Just a quick one to say, this letter has gone paid as of last week, which means no more 5 for Friday emails if you’re not a paid supporter. I’d love for you to join in, though, but it’s okay if you don’t want to yet!
I love Apple.
And since I’ve followed the company I’ve been struck by the paradoxes they embody, especially how, for a company whose success is dependent on people paying high prices, it’s funny how they keep succeeding when everyone says they can’t be bothered to pay those prices. Who is buying then, you wonder?
But this is not about Apple. I mean, it kind of is, but it’s really about success, and about human behaviour and psychology and how we respond when things aren’t the way we think they should be. Apple is just the lens for today. (If you hate the company that’s okay — you don’t have to change how you feel.)
See, I used to love to hate Apple, like many (including several friends) still do, but that changed slowly over the years about the same time in my life that I realised something clearly for the first time: that success thrives off of truth.
That is, for anyone to be succeeding at anything, they are, knowingly or otherwise, tapping into something true about the world and about human nature. And when that success is consistently repeated, it’s likely that they’re tapping into that truth very deliberately, even if they can’t put it into words.
In other words, studying the successful is a brilliant way to learn about what is true. And let’s be clear: this only works if you study them, not idolise or demonise them. This is not to say the successful are heroes, or that they’re villains. They may be, but there’s a place I think for simply trying to identify the answer to the question: What did they tap into?
My attitude toward Apple changed when I realised this. (My attitude toward the Kardashians, too — who I still don’t have much love for.)
Before then I used to buy the popular idea that they were only successful because they sold overpriced things and made them look cool. You’ll see people say things like, “It’s just marketing,” or “just branding,” or “people are just sheep.” But that’s not very different from a market trader in Lagos who’s convinced that the success of her fellow trader is only because she’s using “jazz,” or “juju” — some form of magic.
That’s a common copout, though, when people succeed who we think should not succeed. We often tend to attribute it to luck or fate or some other spiritual principle. I know someone who was a very successful academic, and everyone thought he was just lucky, but the truth was he often tried and failed at so many things he was almost bound to win at some, and those wins were all people saw.

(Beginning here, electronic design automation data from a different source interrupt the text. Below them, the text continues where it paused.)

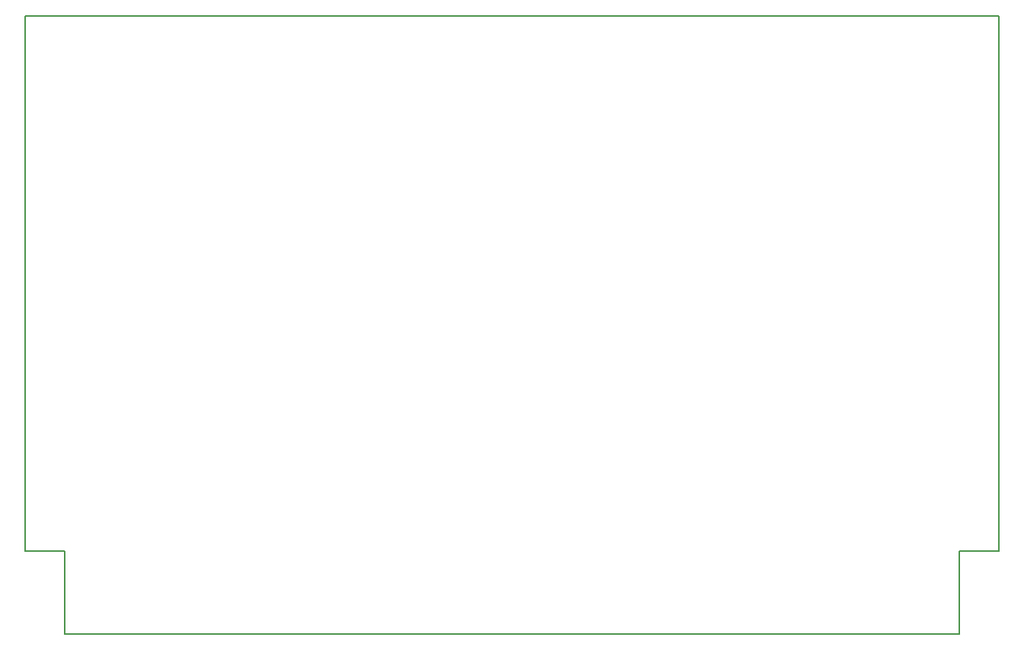
<source format=gbr>
G04 #@! TF.FileFunction,Profile,NP*
%FSLAX46Y46*%
G04 Gerber Fmt 4.6, Leading zero omitted, Abs format (unit mm)*
G04 Created by KiCad (PCBNEW 4.0.1-stable) date 2017-03-07 1:46:45 PM*
%MOMM*%
G01*
G04 APERTURE LIST*
%ADD10C,0.100000*%
%ADD11C,0.150000*%
G04 APERTURE END LIST*
D10*
D11*
X154140100Y-90761000D02*
X149738400Y-90761000D01*
X149738400Y-90761000D02*
X149738400Y-100000000D01*
X50261600Y-90761000D02*
X50261600Y-100000000D01*
X45859900Y-90761000D02*
X50261600Y-90761000D01*
X154140100Y-90761000D02*
X154140100Y-31250000D01*
X45859900Y-90761000D02*
X45859900Y-31250000D01*
X149738400Y-100000000D02*
X50261600Y-100000000D01*
X45859900Y-31250000D02*
X154140100Y-31250000D01*
M02*

</source>
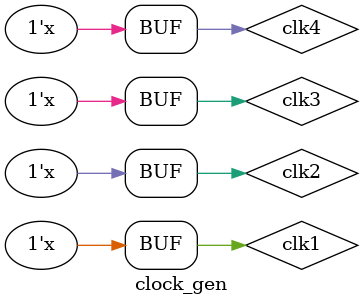
<source format=v>
module clock_gen;
	reg clk1,clk2,clk3,clk4;
	//First case
	initial 
		clk1 = 1'b0;
	always
		#5 clk1 = ~clk1;
	//Second Case
	initial 
		clk2 = 1'b0;
        always@(clk2)
		#5 clk2 = ~clk2;
   	// Third case 
	initial
		clk3 = 1'b0;
	always@(clk3)
	#5 clk3 <= ~clk3;
	//Fourth case
	initial
		clk4 = 1'b0;
	always
	#5 clk4 <= ~clk4;
endmodule 
</source>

Yes, there’s luck, of course, which is why success isn’t easy to replicate — you really do have to be in the right place at the right time, and that’s not something you can plan. But your participation is equally important: both in increasing your chances by multiple attempts and in being ready for the chances you get. It’s like a football player who’s lucky to get the ball, but they’ve been training and they’re also well positioned in the moment. Luck does have to meet preparation.

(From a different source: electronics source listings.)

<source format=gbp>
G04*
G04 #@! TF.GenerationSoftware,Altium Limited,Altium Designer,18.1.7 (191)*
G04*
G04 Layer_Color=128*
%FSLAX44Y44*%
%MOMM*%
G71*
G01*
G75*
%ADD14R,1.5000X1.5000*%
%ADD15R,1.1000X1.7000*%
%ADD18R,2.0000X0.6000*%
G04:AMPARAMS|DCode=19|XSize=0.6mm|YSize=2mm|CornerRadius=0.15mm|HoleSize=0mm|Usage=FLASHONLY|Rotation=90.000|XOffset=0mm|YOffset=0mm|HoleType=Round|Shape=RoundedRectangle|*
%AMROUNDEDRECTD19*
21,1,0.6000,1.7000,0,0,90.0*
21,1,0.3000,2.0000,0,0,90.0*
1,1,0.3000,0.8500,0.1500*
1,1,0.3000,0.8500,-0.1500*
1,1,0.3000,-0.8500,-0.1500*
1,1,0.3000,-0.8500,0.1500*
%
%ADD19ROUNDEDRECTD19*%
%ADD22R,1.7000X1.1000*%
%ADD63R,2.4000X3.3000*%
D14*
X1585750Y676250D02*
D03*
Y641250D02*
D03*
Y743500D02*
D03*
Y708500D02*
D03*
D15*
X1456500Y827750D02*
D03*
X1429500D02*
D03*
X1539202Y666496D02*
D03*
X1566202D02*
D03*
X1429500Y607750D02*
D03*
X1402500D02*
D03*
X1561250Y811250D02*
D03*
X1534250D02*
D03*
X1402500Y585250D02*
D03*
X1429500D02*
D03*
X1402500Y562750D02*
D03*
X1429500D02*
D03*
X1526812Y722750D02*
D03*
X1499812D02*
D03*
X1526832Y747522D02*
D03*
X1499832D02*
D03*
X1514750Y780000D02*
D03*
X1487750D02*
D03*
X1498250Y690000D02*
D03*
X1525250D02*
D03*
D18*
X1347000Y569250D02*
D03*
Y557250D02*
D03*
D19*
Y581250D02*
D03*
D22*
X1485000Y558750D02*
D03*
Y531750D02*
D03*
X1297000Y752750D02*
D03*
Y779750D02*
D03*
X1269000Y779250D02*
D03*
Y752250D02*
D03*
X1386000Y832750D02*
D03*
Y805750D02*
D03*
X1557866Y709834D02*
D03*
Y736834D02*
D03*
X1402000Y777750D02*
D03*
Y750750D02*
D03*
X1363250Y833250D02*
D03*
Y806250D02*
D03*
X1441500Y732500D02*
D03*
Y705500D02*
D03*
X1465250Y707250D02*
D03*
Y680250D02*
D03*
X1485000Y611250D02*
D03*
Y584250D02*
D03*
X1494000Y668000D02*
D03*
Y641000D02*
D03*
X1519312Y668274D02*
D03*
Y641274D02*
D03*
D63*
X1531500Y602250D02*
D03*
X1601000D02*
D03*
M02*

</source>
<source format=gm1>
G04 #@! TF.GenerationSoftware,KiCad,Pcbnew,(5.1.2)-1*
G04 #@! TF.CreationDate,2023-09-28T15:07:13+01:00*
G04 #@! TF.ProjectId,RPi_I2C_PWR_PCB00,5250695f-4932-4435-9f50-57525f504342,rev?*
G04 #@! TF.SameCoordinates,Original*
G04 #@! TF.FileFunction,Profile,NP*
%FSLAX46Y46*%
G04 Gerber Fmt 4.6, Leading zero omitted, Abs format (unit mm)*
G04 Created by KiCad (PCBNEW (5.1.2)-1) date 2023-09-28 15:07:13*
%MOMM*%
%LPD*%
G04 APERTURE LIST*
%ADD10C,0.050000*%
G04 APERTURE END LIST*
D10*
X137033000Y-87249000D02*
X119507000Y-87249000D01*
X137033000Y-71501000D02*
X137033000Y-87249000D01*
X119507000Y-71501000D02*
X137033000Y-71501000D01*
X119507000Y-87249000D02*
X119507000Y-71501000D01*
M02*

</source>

So yes, luck matters, but to say it’s all about luck is as much a lie as to say it’s all about hard work. It’s both, and they are complementary, not mutually exclusive. Since we can’t control luck, though, we have to focus on what we can. And one of the most important things we can focus on is decisions and execution.
To use the football striker metaphor, all the training and all the being in the right position comes down to that one moment before the goal and deciding what to do with the ball. And then executing on that. The execution is the visible expression of the internal decision, so both are two parts of one thing but I’m separating them because, well, executing brilliantly on a bad decision isn’t much use.
And making the right decisions is one of the things Apple is brilliant at.
And one of the most important principles underlying that is a statement long associated with the company:
For every yes, a thousand nos.
Tradeoffs.
They’re the thing people who hate Apple most complain about. Removing the floppy disk. Removing the headphone jack. Changing the keyboard (that one hasn’t worked out).
But these nos are really key to one of the most powerful principles underlying their success: where others try to have it all, Apple makes the hard choices. They choose to focus on some things while ignoring others, and trusting that it’ll pay off. You’ve probably often heard it said that saying no is one of the most important skills in life, and I agree, but I’ll rather rephrase it, “saying no to whatever stands in the way of your yes.”
People laughed when they said removing the headphone jack was an act of courage on their part. Perhaps they shouldn’t have said that but I think they did because they really meant it. It was a bold move, interpreted then as a cash grab to just push AirPods, but it was really a bet that the future was wireless, not wired. And to them, that yes meant it was time to say no to the jack on their most popular computer.
I don’t know about you, but every time I’ve failed at stuff that matters it was because I said yes to a competing thing, without realising it. Taking on something without realising that means I won’t be able to take on others. Trying to give my attention in two ways and both suffering for it. It’s almost like if I said yes to my wife without realising that meant a no to every other woman in the world as far as that level of intimacy is concerned. Many spouses and partners have learned, painfully, how that tends to play out.
Success, however you define it, is in the tradeoffs.
What yes will you say a thousand nos for?